Enfin, lors des tournées, pour les infirmières libérales par exemple, il fallait aussi penser à un circuit qui préserve les patients les plus fragiles : « Les professionnels de santé avaient pleinement conscience du fait qu’ils pouvaient être vecteurs de la maladie ; nombreux sont ceux qui ont donc aménagé leur tournée en plaçant leurs patients les plus fragiles en premier », décrit Cédric Calvignac. D’autant que, rappelons-le, les masques ont connu des difficultés d’approvisionnement au départ : il n’était donc pas rare que les soignants soient contraints de les utiliser au compte-goutte ou de les porter plus longtemps que le temps requis. Ils devaient être davantage concentrés sur leurs gestes pour ne pas risquer de contaminer leur masque, comme ne pas se toucher le visage.

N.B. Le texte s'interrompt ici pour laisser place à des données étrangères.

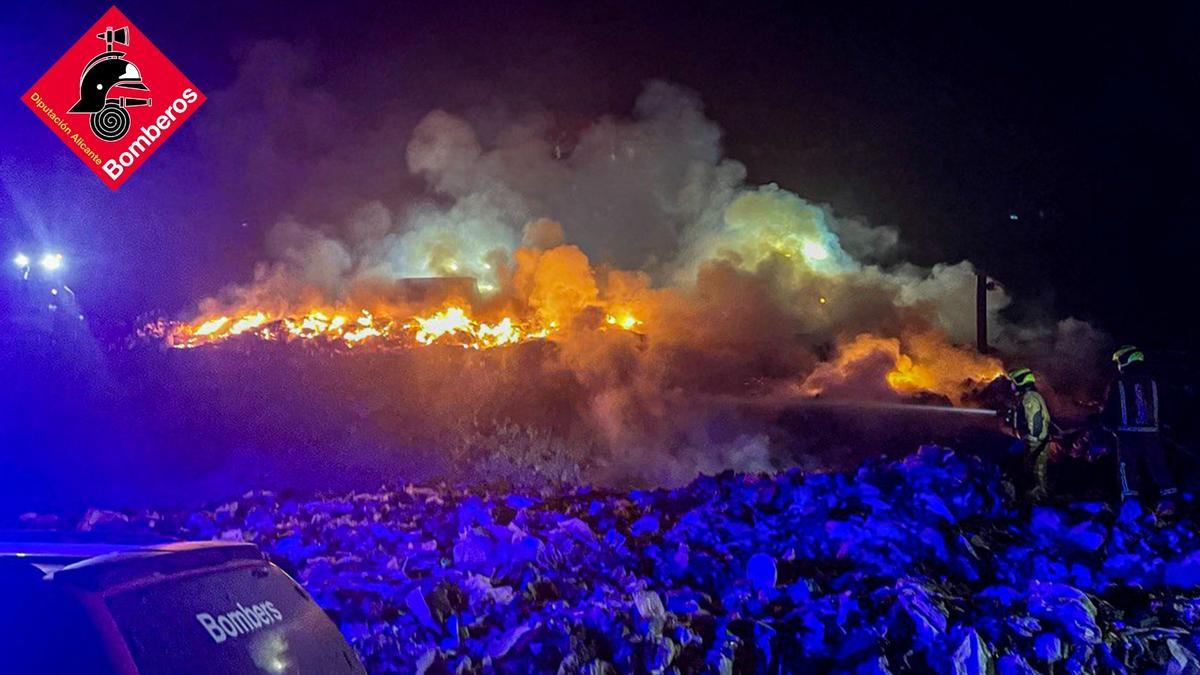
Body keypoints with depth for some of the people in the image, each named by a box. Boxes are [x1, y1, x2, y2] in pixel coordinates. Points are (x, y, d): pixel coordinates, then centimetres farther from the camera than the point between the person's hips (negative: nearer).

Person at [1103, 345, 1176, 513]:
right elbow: (1161, 408, 14)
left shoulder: (1118, 384, -2)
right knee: (1157, 465, 7)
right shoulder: (1152, 381, 7)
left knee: (1128, 468, 1)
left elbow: (1109, 409, 2)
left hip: (1127, 433, -3)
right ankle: (1167, 499, 0)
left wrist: (1109, 425, 19)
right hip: (1151, 432, 3)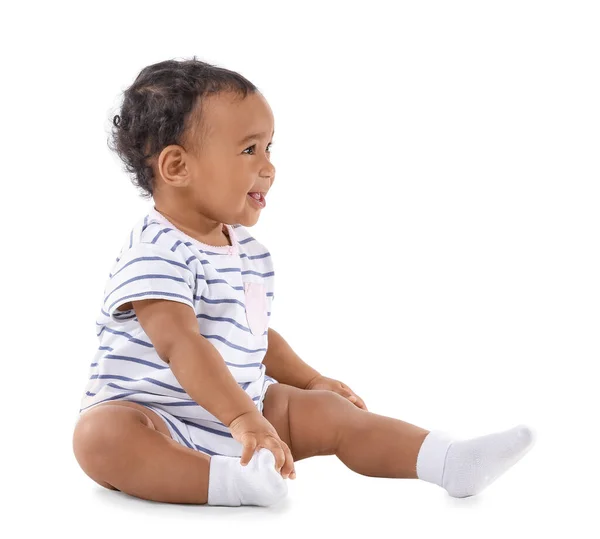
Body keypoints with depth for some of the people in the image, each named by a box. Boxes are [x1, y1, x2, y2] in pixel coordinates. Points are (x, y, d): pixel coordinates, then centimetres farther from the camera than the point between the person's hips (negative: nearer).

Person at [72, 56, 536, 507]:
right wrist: (242, 418, -40)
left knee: (327, 411, -3)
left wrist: (308, 380, 25)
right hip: (154, 418, -8)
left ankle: (451, 462, -11)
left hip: (239, 411, 8)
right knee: (101, 434, -37)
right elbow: (180, 343, -33)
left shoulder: (249, 252, 10)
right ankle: (227, 480, -49)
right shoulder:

Mais même si le masque et la distanciation ont apporté leur lot de contraintes, « les soignants ne se sont jamais sentis empêchés de travailler : ils se protégeaient et protégeaient les autres, c’est le soin avant tout, dans toute sa dimension, dans le sens du “primum non nocere”. Maintenant, on attend tout de même le moment où l’on pourra retirer le masque : cela reste un mode de fonctionnement contraint et on aspire à un fonctionnement normal », conclut Pascal Forcioli.

RÉFÉRENCES

Note

Dans une intervention lors du 40e anniversaire de la formation Bleu Menthe, en juin 2021.

Bibliographie

• Mheidly N., Fares M. Y., Zalzale H. et al., “Effect of Face Masks on Interpersonal Communication During the COVID-19 Pandemic”, Frontiers in Public Health, 9 décembre 2020. En ligne sur : bit.ly/37YFSeT

• Pazhoohi F., Forby L., Kingstone A., “Facial masks affect emotion recognition in the general population and individuals with autistic traits”, PLOS One, 2021 Sep 30;16(9):e0257740. En ligne sur : bit.ly/3FcJfLk

• Blazhenkova O., Dogerlioglu-Demir K., Booth R. W., “Masked emotions: Do face mask patterns and colors affect the recognition of emotions?”, Cognitive Research Principles and Implications, 2022 Apr 8;7(1):33. Sur : bit.ly/3yhtotl

• Baiano C., Raimo G., Zappullo I. et al., “Empathy through the Pandemic: Changes of Different Emphatic Dimensions during the COVID-19 Outbreak”, International Journal of Environmental Research and Public Health, 2022 Feb ;19(4):2435. En ligne sur : bit.ly/3MQwV5X

• Union nationale pour le développement de la recherche et de l’évaluation en orthophonie (Unadreo), « Port du masque, langage et communication : une revue de la littérature », 22 mars 2021. En ligne sur : bit.ly/3kEUqTx

• Calvignac C., « Que change le port du masque dans la relation soignant-soigné ? », Sciences Humaines, mai 2020. En ligne sur : bit.ly/3saHV6l

• Yang J., “A quick history of why Asians wear surgical masks in public”, Quartz, 19 novembre 2014. En ligne sur : bit.ly/3MOIaMb

• Haute Autorité de santé (HAS), « COVID-19, les mesures barrières et la qualité du lien dans le secteur social et médico-social », mai 2020. En ligne sur : bit.ly/3w2wTRQ

L’abolition du toucher

Certains professionnels de santé interrogés dans le cadre de l’étude Maskovid ont déploré l’absence de gestes tels que le serrage de mains ou le fait de tenir la main du patient. Cette absence de contact par le toucher peut avoir des effets délétères sur la santé du patient. De nombreuses études pointent en effet le bénéfice apporté par le toucher lors de la prise en charge. Un travail mené dans le cadre du premier programme hospitalier de recherche clinique (PHRC) infirmier de la région Auvergne, en 2009, a montré que le toucher avait un effet positif sur la perception de la douleur et atténuait l’anxiété ressentie par le patient. Le toucher est un outil de pratique professionnelle connu et reconnu qui a pourtant dû être délaissé avec la crise sanitaire. Un abandon dommageable pour les patients de soins palliatifs ou de gériatrie qui se sont parfois sentis abandonnés. Au Brésil, dans une unité de soins Covid de la ville de São Carlos, deux infirmières ont eu l’idée de remplir des gants médicaux en latex avec de l’eau tiède et de les placer dans les mains des patients en détresse. Ces « mains d’amour » ont permis de réconforter certains d’entre eux.